[Start of Attachment]

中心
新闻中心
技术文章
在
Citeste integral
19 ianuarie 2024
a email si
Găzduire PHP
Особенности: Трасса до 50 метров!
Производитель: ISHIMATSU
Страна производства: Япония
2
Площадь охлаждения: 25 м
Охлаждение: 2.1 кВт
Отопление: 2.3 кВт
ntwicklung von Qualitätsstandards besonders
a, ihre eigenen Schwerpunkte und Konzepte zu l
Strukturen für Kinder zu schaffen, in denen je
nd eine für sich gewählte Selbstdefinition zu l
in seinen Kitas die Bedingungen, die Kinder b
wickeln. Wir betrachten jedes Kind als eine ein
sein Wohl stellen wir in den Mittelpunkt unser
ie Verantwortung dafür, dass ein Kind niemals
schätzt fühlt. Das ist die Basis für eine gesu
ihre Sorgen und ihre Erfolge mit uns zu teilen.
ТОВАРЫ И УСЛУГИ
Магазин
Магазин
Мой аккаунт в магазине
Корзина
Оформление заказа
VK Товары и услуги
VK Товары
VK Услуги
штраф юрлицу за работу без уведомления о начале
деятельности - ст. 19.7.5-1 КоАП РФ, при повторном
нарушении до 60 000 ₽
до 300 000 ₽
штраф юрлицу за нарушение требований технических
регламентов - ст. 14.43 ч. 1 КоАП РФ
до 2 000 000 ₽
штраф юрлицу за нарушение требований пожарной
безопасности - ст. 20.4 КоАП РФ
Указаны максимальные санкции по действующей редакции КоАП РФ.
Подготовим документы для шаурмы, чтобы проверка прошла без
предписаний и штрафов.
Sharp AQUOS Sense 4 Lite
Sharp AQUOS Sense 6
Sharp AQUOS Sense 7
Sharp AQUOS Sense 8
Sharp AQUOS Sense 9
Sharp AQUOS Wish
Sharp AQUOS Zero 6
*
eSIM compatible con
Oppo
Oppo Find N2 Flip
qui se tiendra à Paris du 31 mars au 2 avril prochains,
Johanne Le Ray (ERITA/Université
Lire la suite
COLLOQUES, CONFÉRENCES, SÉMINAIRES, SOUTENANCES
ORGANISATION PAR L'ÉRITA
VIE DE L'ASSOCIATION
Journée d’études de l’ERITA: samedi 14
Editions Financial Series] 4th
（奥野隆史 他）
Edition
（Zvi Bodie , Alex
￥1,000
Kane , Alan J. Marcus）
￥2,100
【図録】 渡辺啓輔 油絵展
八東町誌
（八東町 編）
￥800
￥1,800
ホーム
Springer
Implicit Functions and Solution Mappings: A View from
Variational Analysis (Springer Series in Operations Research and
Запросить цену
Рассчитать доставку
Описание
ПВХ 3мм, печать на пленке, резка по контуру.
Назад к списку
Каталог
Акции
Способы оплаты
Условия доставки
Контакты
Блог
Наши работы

[End of Attachment]
[Start of Attachment]

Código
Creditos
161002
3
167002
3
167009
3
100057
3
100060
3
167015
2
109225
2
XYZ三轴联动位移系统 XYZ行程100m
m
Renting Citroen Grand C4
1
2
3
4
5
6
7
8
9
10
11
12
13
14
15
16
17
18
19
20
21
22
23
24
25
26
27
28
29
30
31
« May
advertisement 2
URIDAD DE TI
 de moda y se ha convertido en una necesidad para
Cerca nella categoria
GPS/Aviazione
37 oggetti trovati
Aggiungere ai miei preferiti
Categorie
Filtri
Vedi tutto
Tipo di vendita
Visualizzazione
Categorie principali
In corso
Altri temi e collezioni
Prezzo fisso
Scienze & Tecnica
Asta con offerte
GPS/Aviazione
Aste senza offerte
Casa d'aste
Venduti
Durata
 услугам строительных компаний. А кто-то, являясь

[End of Attachment]

TASK PROMPT:
Could you transcribe the entries above word for word, from the line with "Citeste integral" down to the line with "Наши работы", keeping both?

OUTPUT FOR THIS EXERCISE:
Citeste integral
19 ianuarie 2024
a email si
Găzduire PHP
Особенности: Трасса до 50 метров!
Производитель: ISHIMATSU
Страна производства: Япония
2
Площадь охлаждения: 25 м
Охлаждение: 2.1 кВт
Отопление: 2.3 кВт
ntwicklung von Qualitätsstandards besonders
a, ihre eigenen Schwerpunkte und Konzepte zu l
Strukturen für Kinder zu schaffen, in denen je
nd eine für sich gewählte Selbstdefinition zu l
in seinen Kitas die Bedingungen, die Kinder b
wickeln. Wir betrachten jedes Kind als eine ein
sein Wohl stellen wir in den Mittelpunkt unser
ie Verantwortung dafür, dass ein Kind niemals
schätzt fühlt. Das ist die Basis für eine gesu
ihre Sorgen und ihre Erfolge mit uns zu teilen.
ТОВАРЫ И УСЛУГИ
Магазин
Магазин
Мой аккаунт в магазине
Корзина
Оформление заказа
VK Товары и услуги
VK Товары
VK Услуги
штраф юрлицу за работу без уведомления о начале
деятельности - ст. 19.7.5-1 КоАП РФ, при повторном
нарушении до 60 000 ₽
до 300 000 ₽
штраф юрлицу за нарушение требований технических
регламентов - ст. 14.43 ч. 1 КоАП РФ
до 2 000 000 ₽
штраф юрлицу за нарушение требований пожарной
безопасности - ст. 20.4 КоАП РФ
Указаны максимальные санкции по действующей редакции КоАП РФ.
Подготовим документы для шаурмы, чтобы проверка прошла без
предписаний и штрафов.
Sharp AQUOS Sense 4 Lite
Sharp AQUOS Sense 6
Sharp AQUOS Sense 7
Sharp AQUOS Sense 8
Sharp AQUOS Sense 9
Sharp AQUOS Wish
Sharp AQUOS Zero 6
*
eSIM compatible con
Oppo
Oppo Find N2 Flip
qui se tiendra à Paris du 31 mars au 2 avril prochains,
Johanne Le Ray (ERITA/Université
Lire la suite
COLLOQUES, CONFÉRENCES, SÉMINAIRES, SOUTENANCES
ORGANISATION PAR L'ÉRITA
VIE DE L'ASSOCIATION
Journée d’études de l’ERITA: samedi 14
Editions Financial Series] 4th
（奥野隆史 他）
Edition
（Zvi Bodie , Alex
￥1,000
Kane , Alan J. Marcus）
￥2,100
【図録】 渡辺啓輔 油絵展
八東町誌
（八東町 編）
￥800
￥1,800
ホーム
Springer
Implicit Functions and Solution Mappings: A View from
Variational Analysis (Springer Series in Operations Research and
Запросить цену
Рассчитать доставку
Описание
ПВХ 3мм, печать на пленке, резка по контуру.
Назад к списку
Каталог
Акции
Способы оплаты
Условия доставки
Контакты
Блог
Наши работы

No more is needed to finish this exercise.